#### Selected text

Hugs, Hearts, and Happy Times

A look at the longest lasting Cougar relationships

Media, KRHS
Seniors Sara Massei and Andrew Pickett have been dating for a long time.

The average high school relationship lasts about five months, but these Kettle Run couples have defied the odds.

During his sophomore year as a Kettle Run student, special education teacher Ryan Wicka met his future wife, Aryn, who was a freshman at the time. The pair’s relationship started at the Vint Hill softball fields which happens to be right next to Wicka’s childhood house.

“She played softball for Fauquier High School and they were having a practice over there,” Wicka said. “When I first saw Aryn I thought she was super cute and mustered up enough courage to ask if she would like to come over and hang out that afternoon, and that was it.”

Although the beginning of the relationship was a breeze, that’s not to say the following months and years were picture perfect.

#### Source data
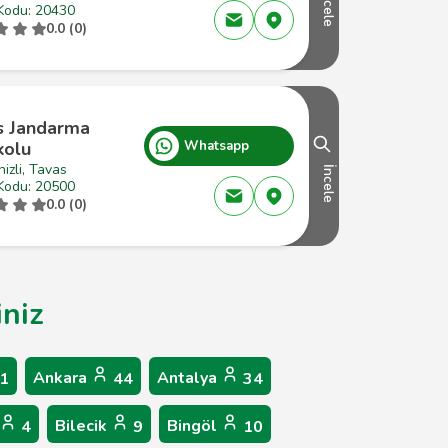
İncele
Kodu: 20430
0.0 (0)
s Jandarma
kolu
Whatsapp
izli, Tavas
İncele
Kodu: 20500
0.0 (0)
iniz
Ankara
Antalya
1
44
34
Bilecik
Bingöl
4
9
10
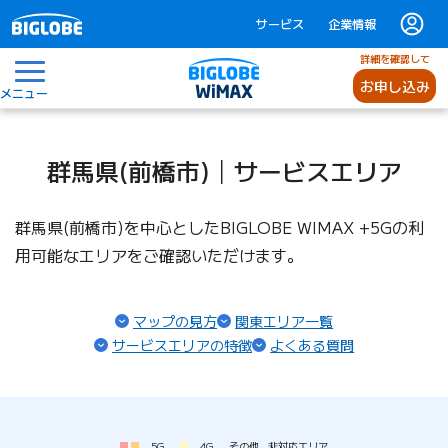
サービス
企業情報
詳細を確認して
お申し込み
メニュー
群馬県(前橋市)│サービスエリア
群馬県(前橋市)を中心としたBIGLOBE WIMAX +5Gの利
用可能なエリアをご確認いただけます。
マップの見方
関東エリア一覧
サービスエリアの特徴
よくある質問
5G
4G
その他
非対応エリア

#### Activity list
**A)** Please list every person named in the article on long-lasting Cougar relationships.
**B)** In the article on long-lasting Cougar relationships, how long does the average high school relationship last?

#### Responses for each task
**A)**
Sara Massei
Andrew Pickett
Ryan Wicka
Aryn

**B)** About five months.